Although there tends be a lot of “jargon” around the idea of programmatic advertising, it’s actually a fairly simple concept. Whereas traditional advertising involves people bidding and negotiating for ad space, programmatic advertising is completely automatic and carried out by computers and software- cutting out the middle man.

The software can target specific groups with relevant ads by utilising complex algorithms. The overall buying and selling of digital advertising is completed on a demand-side platform (DSP) which allows users to access multiple data exchange and ad exchange accounts on a single platform.

What are the Advantages?


Although it may seem quite complex at first, the overall process of programmatic advertising is relatively simple- thanks in a large part to the use of a DSP. The platform allows you view stats such as key importance indicators, cost per click and cost per action and therefore ad optimisation is much easier and less time consuming.

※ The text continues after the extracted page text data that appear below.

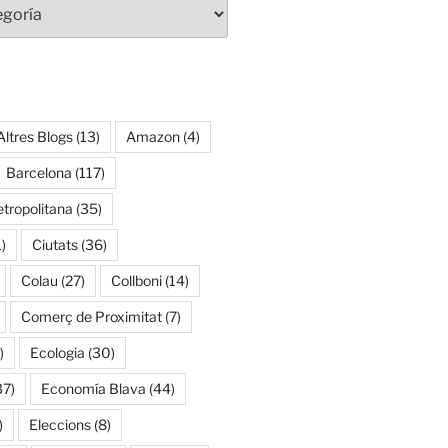
Altres Blogs
(13)
Amazon
(4)
Barcelona
(117)
tropolitana
(35)
)
Ciutats
(36)
Colau
(27)
Collboni
(14)
Comerç de Proximitat
(7)
)
Ecologia
(30)
37)
Economía Blava
(44)
)
Eleccions
(8)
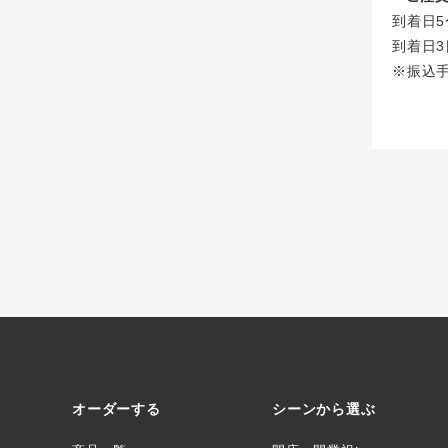
到着日5
到着日3
※振込
オーダーする
シーンから選ぶ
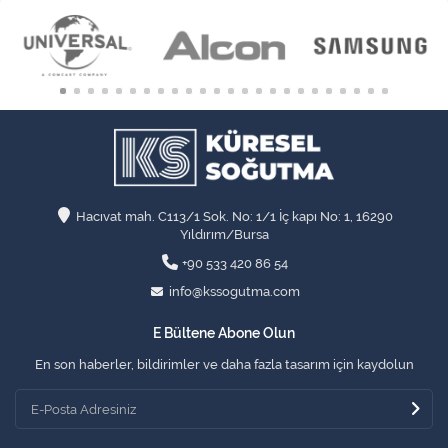
Hacıvat mah. C113/1 Sok. No: 1/1 İç kapı No: 1, 16290
Yıldırım/Bursa
+90 533 420 86 54
info@kssogutma.com
E Bültene Abone Olun
En son haberler, bildirimler ve daha fazla tasarım için kaydolun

One of the main advantages that programmatic advertising has over traditional methods is efficiency. This is a factor with all types of automation, when you replace people with machines or technology then you are nearly always going to improve efficiency. This is because machines can work much faster, they don’t tire and you are removing human error.

Talking more specifically about marketing, the use of the DSP really helps to streamline the entire process of ad buying. It completely cuts out the middle men and any negotiating which would ordinarily take place. Also, when working with a single platform, it allows you to have access to the complete ad inventory which again makes the process much faster, easier and efficient.


As DSPs have access to a huge wealth of data, the targeting of ads becomes hyper-personalised. This goes further than just the type of ads which are shown but also factors in things like colour, image, price and call to action.

Thanks to the advanced algorithms that are used within programmatic advertising, the personalisation of ads is becoming real-time. This means factors such as specific geographical location, weather and even the time of the week can be used as way of tailoring ads. For example, advertising cold drinks when the weather is hot.


The ability to track which website your ads land on can be incredibly important, especially when company reputation is more important than ever before. Fortunately, programmatic advertising offers greater transparency when compared with traditional methods. Buyers have a real-time view of the types of sites in which their ads are placed, as well as other factors such as costing and the types of people that are engaging with the ads.

Transparency means that buyers have instant access to all the relevant data concerning their campaigns, which not only safeguards against scandal but also ensures a faster, more efficient and more successful campaign.


Programmatic advertising removes the human element and streamlines the entire process, therefore bringing costs down. For example, the ability to purchase media across a wide range of publishers means a reduction in administration costs. Furthermore, buyers don’t have to pre-negotiate a price, they can simply set a budget and pay only for relevant impressions.

Some companies are going one step further to reduce costs by setting up an in-house solution.

It seems as if programmatic advertising is not only here to stay but could also be a sign of things to come. With this form of advertising makes headway in to the mobile world and talk of a programmatic TV boom, it’s the right time for companies to educate themselves on this new trend.